第70章 铁血饼干与未解之箱
船舱里弥漫着浓重的血腥味、消毒水味和金属烧灼后的焦糊味。
引擎的轰鸣声低沉而吃力,仿佛这艘饱经摧残的拖轮也在发出痛苦的呻吟。
陈野的意识从冰冷粘稠的黑暗深渊中,被一股强烈的、带着铁锈味的现实感硬生生拽了回来。

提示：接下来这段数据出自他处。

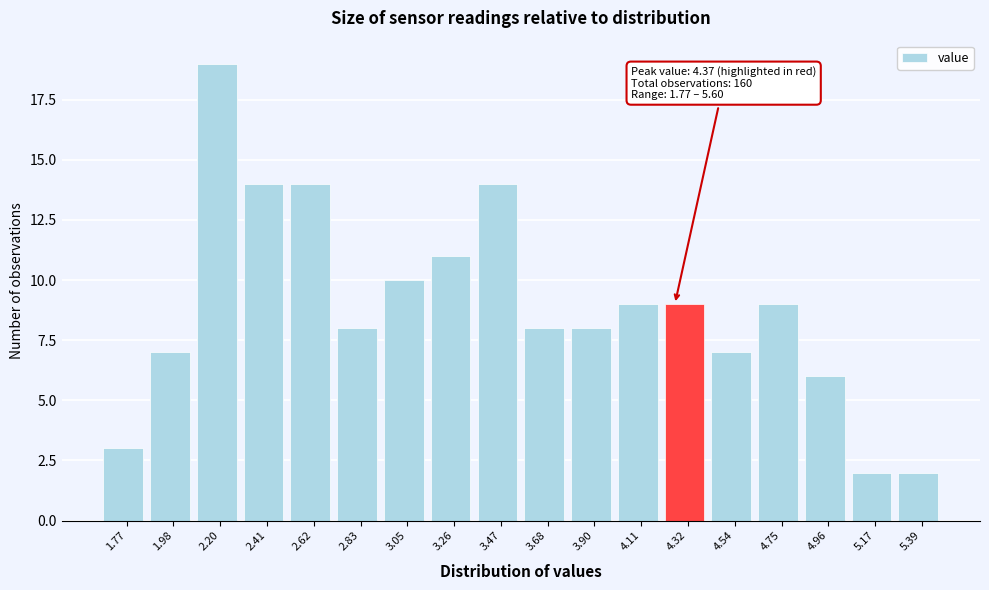

Reading left to right, what are all the values shown in this chart?

3	7	19	14	14	8	10	11	14	8	8	9	9	7	9	6	2	2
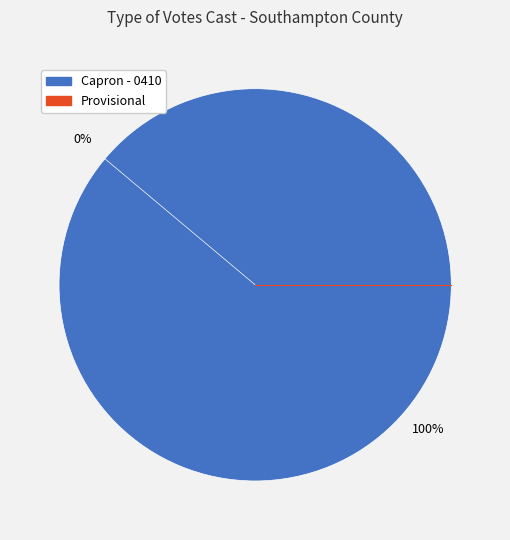

How many slices are in this pie chart?

2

没有惨绿竖瞳,没有冰冷实验室,也没有那个攥着饼干哭泣的孩子。
只有右臂那深入骨髓的、如同被无数烧红钢针反复穿刺的剧痛,以及全身散架般的虚弱感。
他猛地睁开眼,刺目的灯光让他瞳孔骤缩。
映入眼帘的是低矮的金属铆接天花板,布满管道和隔热层。
他正躺在行军床上,身上盖着薄毯,左腿的枪伤和右臂都被重新包扎过,绷带下传来阵阵清凉的药膏感和钻心的痛。

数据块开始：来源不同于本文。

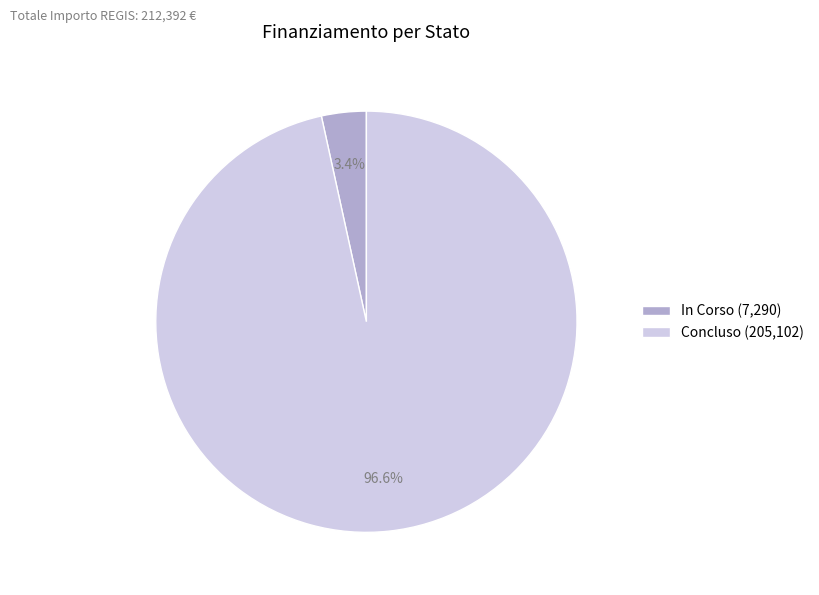

Is In Corso (7,290) the majority of the pie?

No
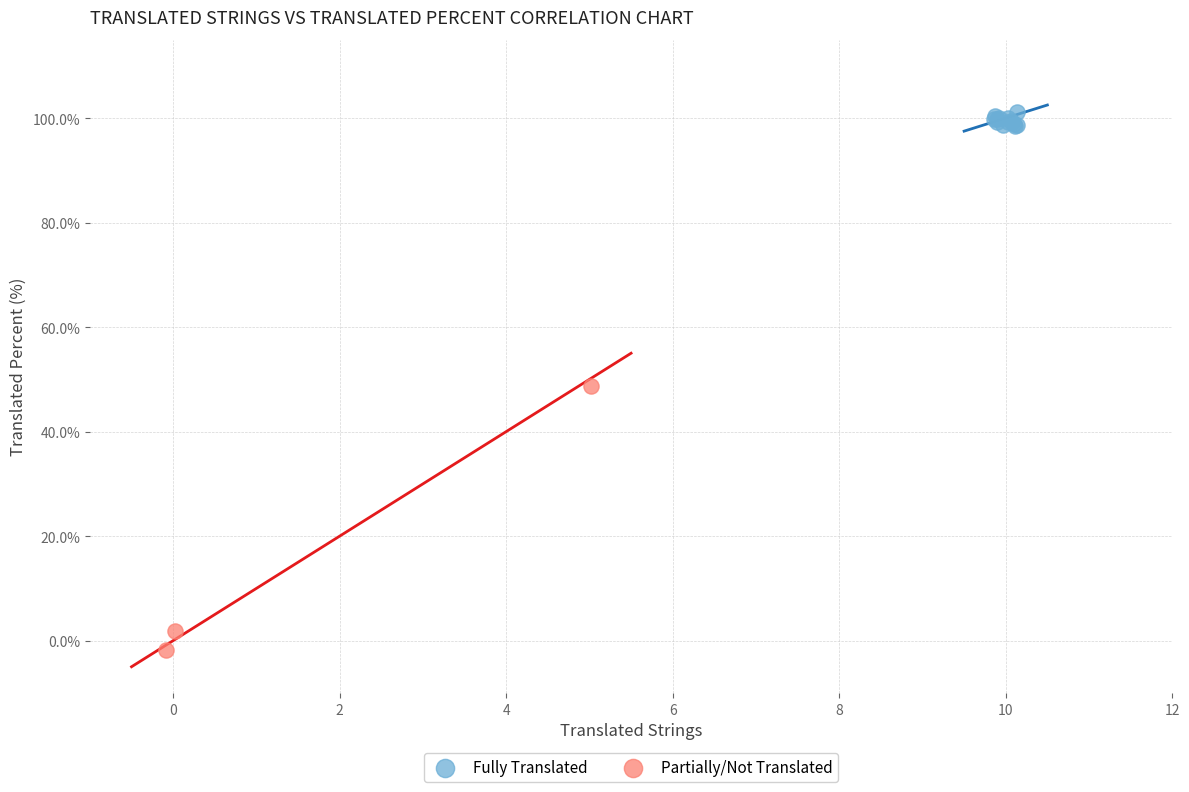

What are all the series names shown in the legend?

Fully Translated, Partially/Not Translated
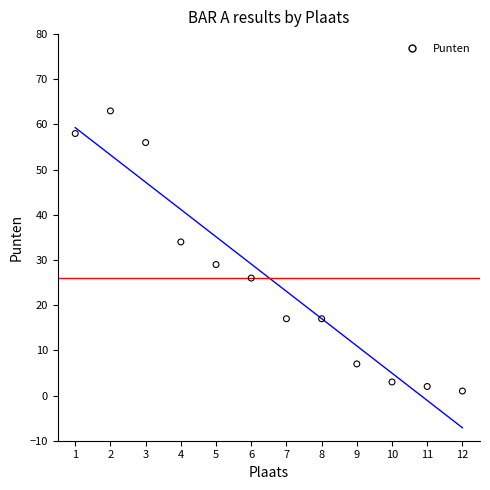

What is the range of X values (max minus min)?

11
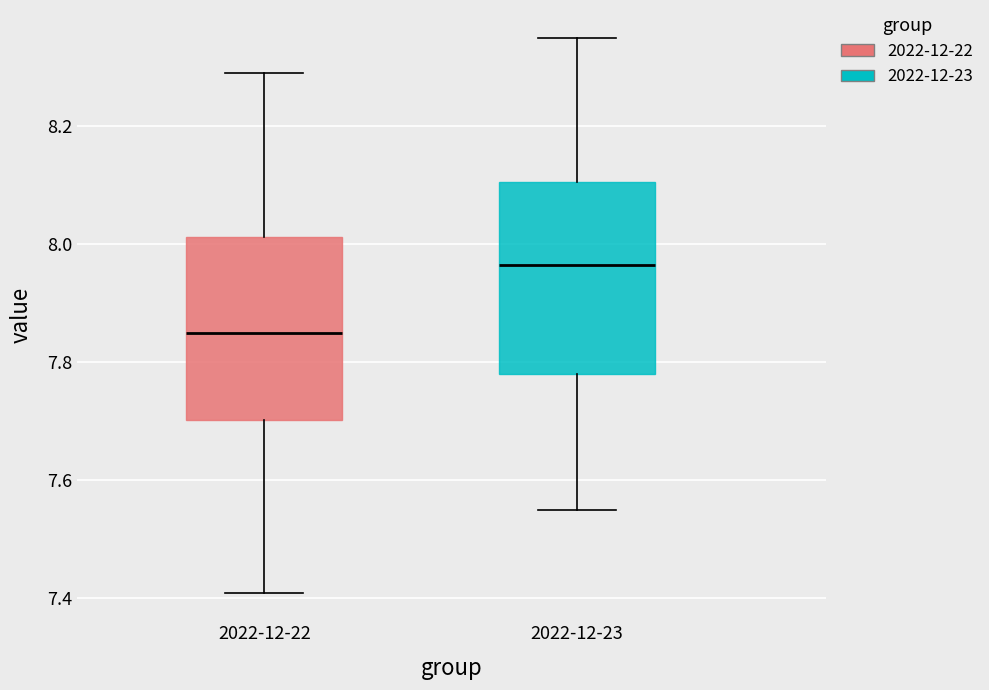

Reading left to right, read every box against the y-axis: the position of its median line, the range the box covers, and the ends of its whiskers. The values are not printed on the chart, so give them approximately, as read against the axis.

2022-12-22: median 7.86, box 7.70 to 8.02, whiskers 7.42 to 8.30
2022-12-23: median 7.96, box 7.78 to 8.10, whiskers 7.56 to 8.36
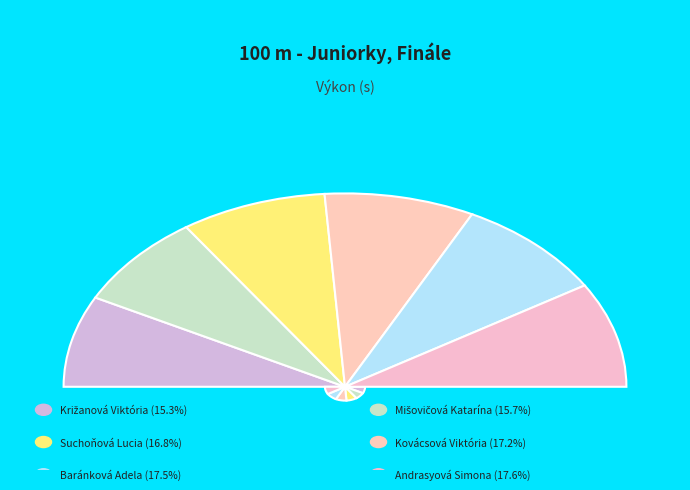

To the nearest percent, what is the difference between the largest and smallest slice percentages?

2%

记忆如同潮水般回涌——风暴中心、林夏的扑救、那支炸裂的注射器、自己耗尽最后力气拍向地板的一掌、以及…那冰冷绝望的童年囚笼。
“奥利奥…”
他喉咙里干涩地滚出这个词,声音嘶哑得如同破锣。
心脏像是被一只冰冷的手攥紧,窒息般的痛苦并非来自伤口,而是源自灵魂深处那片被强行撕裂又粘合起来的荒芜之地。
“醒了?”
一个低沉沙哑的声音在旁边响起。
陈野艰难地侧过头。
罗帅坐在一张折叠椅上,眼窝深陷,胡子拉碴,身上那件迷彩服脏得看不出本色,袖口卷着,露出手臂上一个清晰的针眼和一小块医用胶布。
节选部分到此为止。